Zihinsel esneklik için 21. yüzyıl becerilerinden birkaçına bir arada sahip olmak gerekiyor:
Değişime direnmek yerine hızla uyum sağlayabilme, yenilikçi düşünerek sabit kalıpların dışına çıkabilme ve bir sorun karşısında tek bir çözümde ısrar etmek yerine yeni arayışlar peşinde olma.
Bu becerileri edinmek ve zihinsel olarak daha esnek olabilmek için de konunun uzmanlarına kulak vereceğiz:
Dar alanda hareket etmek, geniş alanda rahatça dolanmaya göre zordur.
Bu yüzden zihinsel esneklik için öncelikle zihnimizin sınırlarını genişletmeliyiz.
Yeni şeyler öğrenmek beyni sürekli aktif tutar.
Okuma alanını genişletmek, mümkünse azar azar psikoloji ve felsefeye de göz atmak büyük katkı sağlar.
Zeki insanlar doğru cevabı verirler, esnek insanlar ise yeni soru sorarlar.
İnsan beyni tanımadığı şeylerle karşılaştığında yeni bağlantılar kurar.

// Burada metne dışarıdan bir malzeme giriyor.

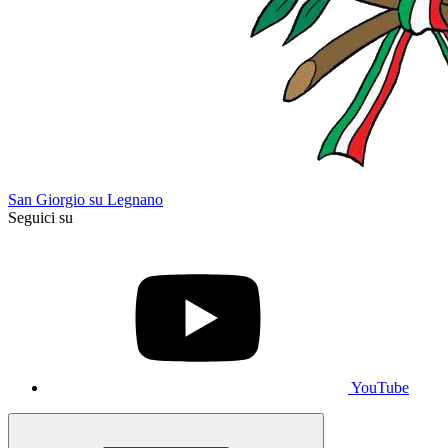
San Giorgio su Legnano
Seguici su
YouTube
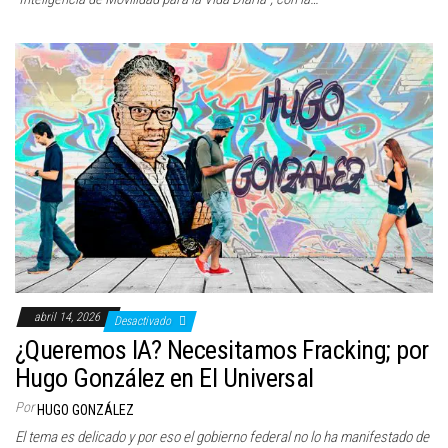
abril 14, 2026
Desactivado
¿Queremos IA? Necesitamos Fracking; por
Hugo González en El Universal
Por
HUGO GONZÁLEZ
El tema es delicado y por eso el gobierno federal no lo ha manifestado de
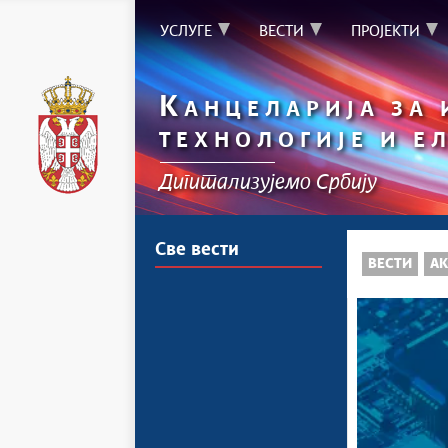
УСЛУГЕ
ВЕСТИ
ПРОЈЕКТИ
К
АНЦЕЛАРИЈА ЗА
ТЕХНОЛОГИЈЕ И Е
Дигитализујемо Србију
Све вести
ВЕСТИ
АК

Bu yüzden çok gezen ve farklı ortamlarda farklı insanlarla temas kuranlar, sadece okuyanlara göre daha bilge olurlar.
Esnekliğin en büyük düşmanı ise "eski köye yeni adet getirmek"ten kaçınmaktır.

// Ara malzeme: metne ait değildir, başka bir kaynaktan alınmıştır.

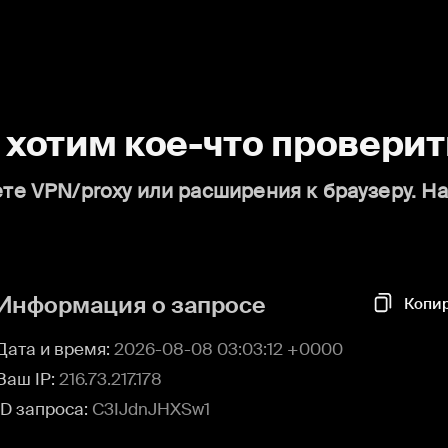
о хотим кое-что проверит
те VPN/proxy или расширения к браузеру. Н
Информация о запросе
Копи
Дата и время:
2026-08-08 03:03:12 +0000
Ваш IP:
216.73.217.178
ID запроса:
C3IJdnJHXSw1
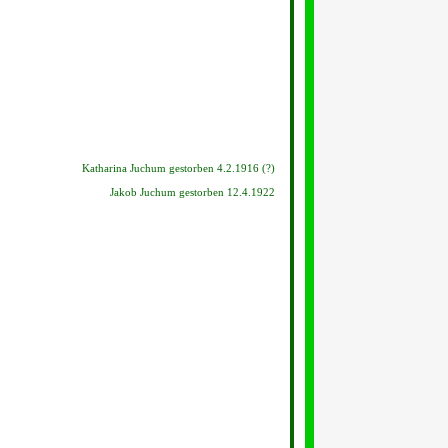
Katharina Juchum gestorben 4.2.1916 (?)
Jakob Juchum gestorben 12.4.1922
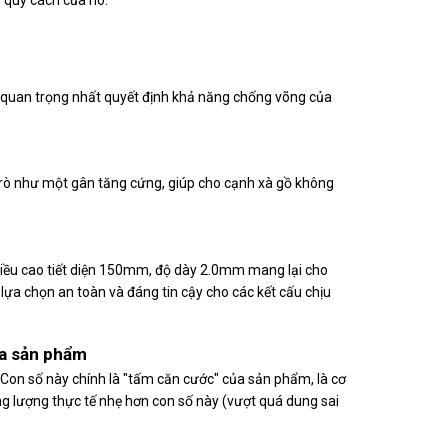
 quan trọng nhất quyết định khả năng chống võng của
rò như một gân tăng cứng, giúp cho cạnh xà gồ không
hiều cao tiết diện 150mm, độ dày 2.0mm mang lại cho
lựa chọn an toàn và đáng tin cậy cho các kết cấu chịu
ủa sản phẩm
 Con số này chính là "tấm căn cước" của sản phẩm, là cơ
ng lượng thực tế nhẹ hơn con số này (vượt quá dung sai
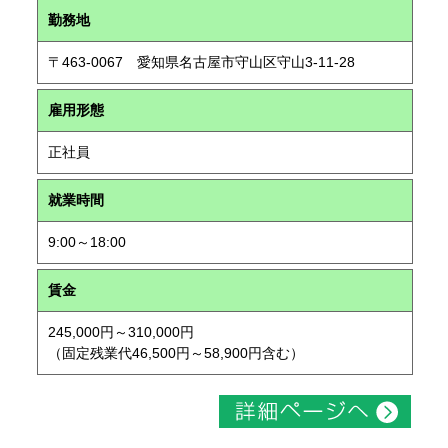
勤務地
〒463-0067 愛知県名古屋市守山区守山3-11-28
雇用形態
正社員
就業時間
9:00～18:00
賃金
245,000円～310,000円
（固定残業代46,500円～58,900円含む）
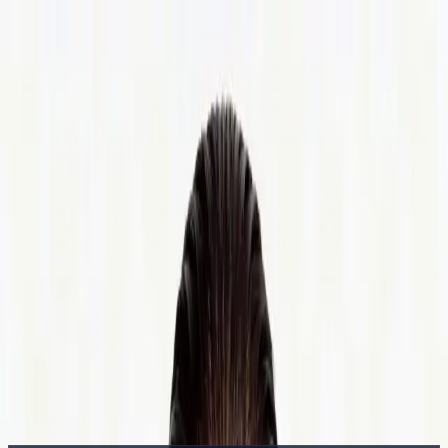
Delphin Studio
Generar
Imagen IA
Chat de prompts
Galería
Precios
Español
Iniciar sesión
Empezar
Español
Inicio
/
Recurso de Delphin
/
Foto a Video con IA — Convierte
Fotografías en Movimiento
Recurso de Delphin
Foto a Video con IA — Convierte
Fotografías en Movimiento
Flujo de foto a video IA que mantiene retratos, producto y escenas
dentro del modelo mientras añade movimiento. Soporte multimodelo
dentro de Delphin.
Animar una Foto
Ver galería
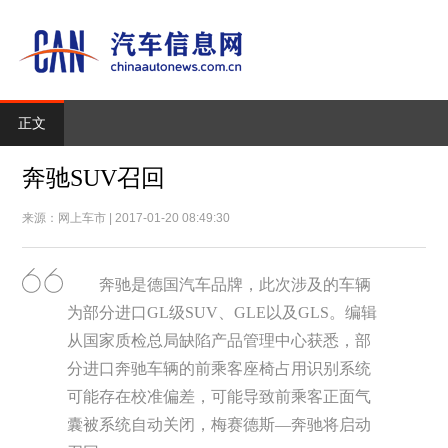
正文
奔驰SUV召回
来源：网上车市 | 2017-01-20 08:49:30
奔驰是德国汽车品牌，此次涉及的车辆
为部分进口GL级SUV、GLE以及GLS。编辑
从国家质检总局缺陷产品管理中心获悉，部
分进口奔驰车辆的前乘客座椅占用识别系统
可能存在校准偏差，可能导致前乘客正面气
囊被系统自动关闭，梅赛德斯—奔驰将启动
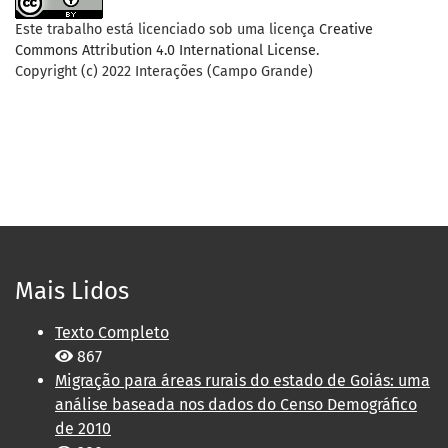
Este trabalho está licenciado sob uma licença
Creative
Commons Attribution 4.0 International License
.
Copyright (c) 2022 Interações (Campo Grande)
Mais Lidos
Texto Completo
867
Migração para áreas rurais do estado de Goiás: uma
análise baseada nos dados do Censo Demográfico
de 2010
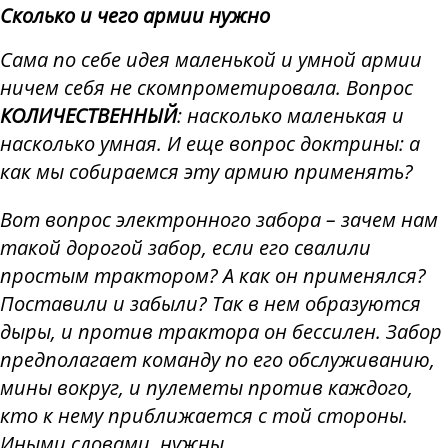
Сколько и чего армии нужно
Сама по себе идея маленькой и умной армии
ничем себя не скомпрометировала. Вопрос
КОЛИЧЕСТВЕННЫЙ
: насколько маленькая и
насколько умная. И еще вопрос доктрины: а
как мы собираемся эту армию применять?
Вот вопрос электронного забора – зачем нам
такой дорогой забор, если его свалили
простым трактором? А как он применялся?
Поставили и забыли? Так в нем образуются
дыры, и против трактора он бессилен. Забор
предполагает команду по его обслуживанию,
мины вокруг, и пулеметы против каждого,
кто к нему приближается с той стороны.
Иными словами, нужны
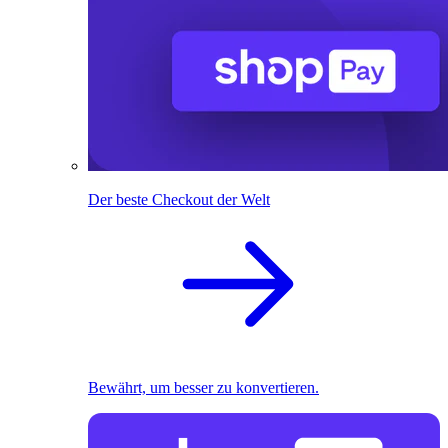
Der beste Checkout der Welt
Bewährt, um besser zu konvertieren.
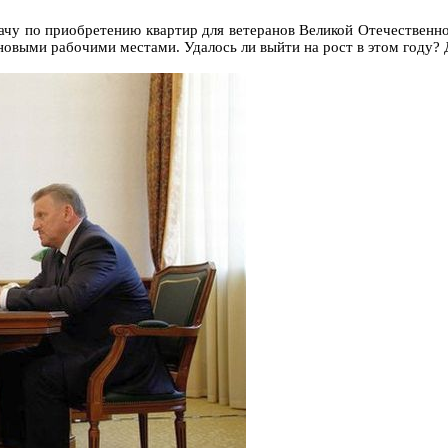
ачу по приобретению квартир для ветеранов Великой Отечественной
 новыми рабочими местами. Удалось ли выйти на рост в этом году?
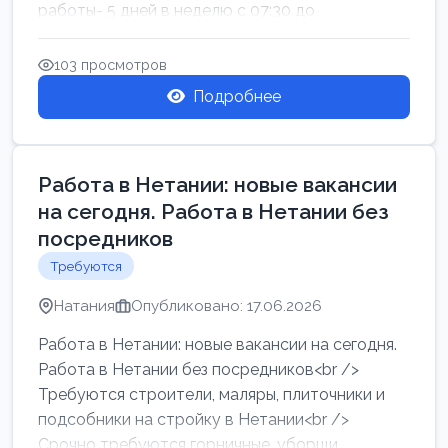
работы- 5 дней в неделю с 07:30 до
17:00.Высокая за...
103 просмотров
Подробнее
Работа в Нетании: новые вакансии
на сегодня. Работа в Нетании без
посредников
Требуются
Натания
Опубликовано: 17.06.2026
Работа в Нетании: новые вакансии на сегодня.
Работа в Нетании без посредников<br />
Требуются строители, маляры, плиточники и
подсобники на стройку в Нетании<br />
Срочно требуются горничные, уборщи...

"Bunu neden böyle yapıyoruz?" ya da "bunun yerine bunu yapsak ne olur?" diye soranlar hep esnek düşünenler arasından çıkar.
Yine mükemmeliyetçilikten uzak durarak ve hatalardan çekinmeyerek de zihinsel esnekliği güçlendirebiliriz.
Her seferinde yeni bir duruma adapte olabilmek, beynin öğrenmeye açık modda kalmasını sağlar.
Zaman geçtikçe de bu artık bir refleks hâline dönüşür.
Bu sayede zihinsel esnek olma becerisi sürdürülebilir bir alışkanlık haline gelir.
Zihinsel esnek olmak, bu çağda artık bir beceriden çok bir tür hayatta kalma sanatı haline geldi.
Bu sanat bireyleri sadece başarılı yapmıyor, aynı zamanda öğretmenlerin eskiden ön sıralara oturttuğu bilge öğrenciler konumuna getiriyor.
Geleceğin iş dünyasında ise kazananlar geçmişteki gibi en çok bilenler değil,
en hızlı öğrenenler, en çabuk ve kolay uyum sağlayanlar ve farklı düşünebilenler olacak.
Değişen dünyada dünyayı değiştirecek olanlar işte o insanlar olacak.